- Excerpt
Note: Often ordinal variables are re-coded to be quantitative.
Measures of Central Tendency and Variability
Numerical descriptive measures include:
- Measures of central tendency: Describe the center of the distribution
- Measures of variability: Describe how the measurements vary about the center of the distribution
Measures of central tendency
The mean is the sum of measurements divided by the total number of measurements.
If the data are arranged in increasing order, the median is:
- The middle value if n is an odd number, or
- The midway between the two middle values if n is an even number
The mode is the most commonly occurring value (value with the highest frequency).
Example: Calculating measures of central tendency
The systolic blood pressure of seven middle aged men were as follows:
151, 124, 132, 170, 146, 124 and 113
Mean: \(\bar{x} = \frac{151 + 124 + 132 + 170 + 146 + 124 + 113}{7} = 137.14\)
Median: 113, 124, 124, 132, 146, 151, 170
Mode:
| 113 | 124 | 132 | 146 | 151 | 170 |
|---|---|---|---|---|---|
| 1 | 2 | 1 | 1 | 1 | 1 |
Measures of variability
Main measures of variability include:
- Range
- Variance
- Standard deviation
- Interquartile range (IQR)
The sample range is the difference between the largest and smallest observations in the sample.
Using blood pressure:
- Min: 113 mmHg
- Max: 170 mmHg
Range = Max - Min = \(170 - 113 = 57 mmHg\)
This is useful for the “best” and “worst” case scenarios.
The sample variance, s², is the arithmetic mean of the squared deviations from the sample mean:
\[s^2 = \frac{\sum_{i=1}^{n}(x_i - \bar{x})^2}{n-1}\]
The sample standard deviation, s, is the square-root of the variance.
Example: Calculating measures of variability
Using the blood pressure data (151, 124, 132, 170, 146, 124, 113):
Range: \(\text{Max} - \text{Min} = 170 - 113 = 57\)
Mean: \(\bar{x} = 137.14\)
Variance: \(s^2 = \frac{(151-137.14)^2 + (124-137.14)^2 + \cdots}{7-1} \approx 384.14\)
Standard deviation: \(s = \sqrt{384.14} \approx 19.60\)
Interquartile range
The Median divides a distribution into two halves. The first and third quartiles (denoted Q₁ and Q₃) are defined as follows:
- 25% of the data lie below Q₁ (and 75% is above Q₁),
- 25% of the data lie above Q₃ (and 75% is below Q₃)

- Exercise tasks
(a) Copy everything from "The sample range" down to "of the variance." in the excerpt on descriptive measures.
(b) In the excerpt on descriptive measures, what is the standard deviation of the blood pressure data?
(c) List the main measures of variability named in the excerpt on descriptive measures.

- Data records
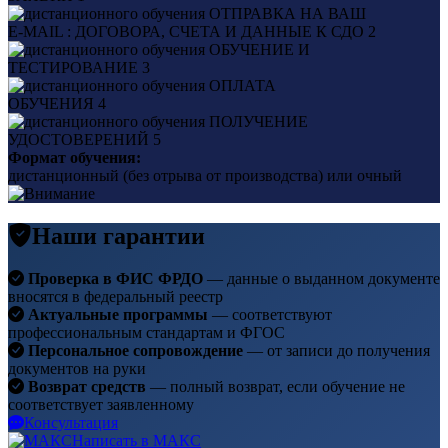
ОТПРАВКА НА ВАШ
E-MAIL : ДОГОВОРА, СЧЕТА И ДАННЫЕ К СДО
2
ОБУЧЕНИЕ И
ТЕСТИРОВАНИЕ
3
ОПЛАТА
ОБУЧЕНИЯ
4
ПОЛУЧЕНИЕ
УДОСТОВЕРЕНИЙ
5
Формат обучения:
дистанционный (без отрыва от производства) или очный
Наши гарантии
Проверка в ФИС ФРДО
— данные о выданном документе
вносятся в федеральный реестр
Актуальные программы
— соответствуют
профессиональным стандартам и ФГОС
Персональное сопровождение
— от записи до получения
документов на руки
Возврат средств
— полный возврат, если обучение не
соответствует заявленному
Консультация
Написать в МАКС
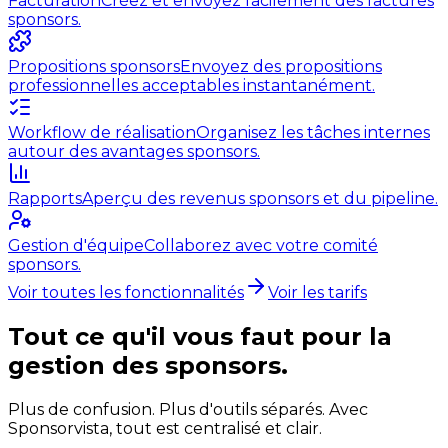
Facturation
Créez et envoyez facilement des factures
sponsors.
Propositions sponsors
Envoyez des propositions
professionnelles acceptables instantanément.
Workflow de réalisation
Organisez les tâches internes
autour des avantages sponsors.
Rapports
Aperçu des revenus sponsors et du pipeline.
Gestion d'équipe
Collaborez avec votre comité
sponsors.
Voir toutes les fonctionnalités
Voir les tarifs
Tout ce qu'il vous faut pour la
gestion des sponsors.
Plus de confusion. Plus d'outils séparés. Avec
Sponsorvista, tout est centralisé et clair.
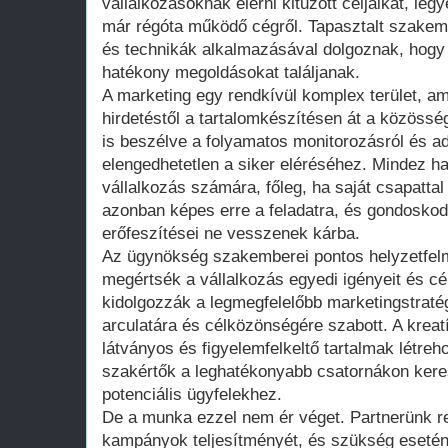
vállalkozásoknak elérni kitűzött céljaikat, leg
már régóta működő cégről. Tapasztalt szakem
és technikák alkalmazásával dolgoznak, hogy
hatékony megoldásokat találjanak.
A marketing egy rendkívül komplex terület, am
hirdetéstől a tartalomkészítésen át a közöss
is beszélve a folyamatos monitorozásról és a
elengedhetetlen a siker eléréséhez. Mindez ha
vállalkozás számára, főleg, ha saját csapattal
azonban képes erre a feladatra, és gondoskodi
erőfeszítései ne vesszenek kárba.
Az ügynökség szakemberei pontos helyzetfel
megértsék a vállalkozás egyedi igényeit és cé
kidolgozzák a legmegfelelőbb marketingstraté
arculatára és célközönségére szabott. A krea
látványos és figyelemfelkeltő tartalmak létreho
szakértők a leghatékonyabb csatornákon keresz
potenciális ügyfelekhez.
De a munka ezzel nem ér véget. Partnerünk 
kampányok teljesítményét, és szükség esetén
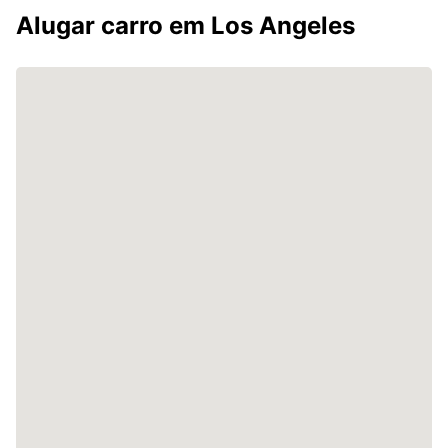
Alugar carro em Los Angeles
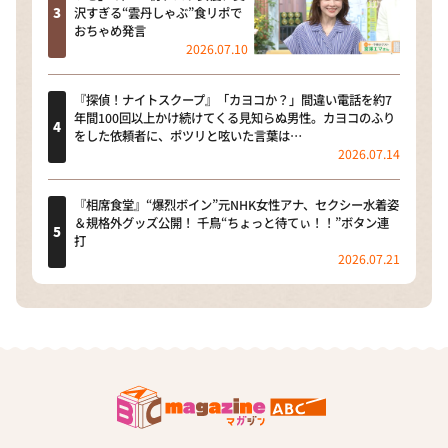
沢すぎる“雲丹しゃぶ”食リポで
おちゃめ発言
2026.07.10
『探偵！ナイトスクープ』「カヨコか？」間違い電話を約7
年間100回以上かけ続けてくる見知らぬ男性。カヨコのふり
をした依頼者に、ポツリと呟いた言葉は…
2026.07.14
『相席食堂』“爆烈ボイン”元NHK女性アナ、セクシー水着姿
＆規格外グッズ公開！ 千鳥“ちょっと待てぃ！！”ボタン連
打
2026.07.21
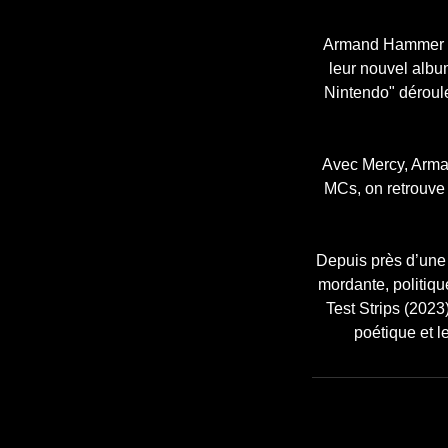
Armand Hammer — 
leur nouvel albu
Nintendo" déroul
Avec Mercy, Arma
MCs, on retrouve 
Depuis près d’une
mordante, politiq
Test Strips (2023
poétique et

- Answers by item number
(a)
The sample range is the difference between the largest and smallest observations in the sample.
Using blood pressure:
- Min: 113 mmHg
- Max: 170 mmHg
Range = Max - Min = \(170 - 113 = 57 mmHg\)
This is useful for the “best” and “worst” case scenarios.
The sample variance, s², is the arithmetic mean of the squared deviations from the sample mean:
\[s^2 = \frac{\sum_{i=1}^{n}(x_i - \bar{x})^2}{n-1}\]
The sample standard deviation, s, is the square-root of the variance.

(b) Approximately 19.60.

(c) Range, variance, standard deviation, interquartile range (IQR)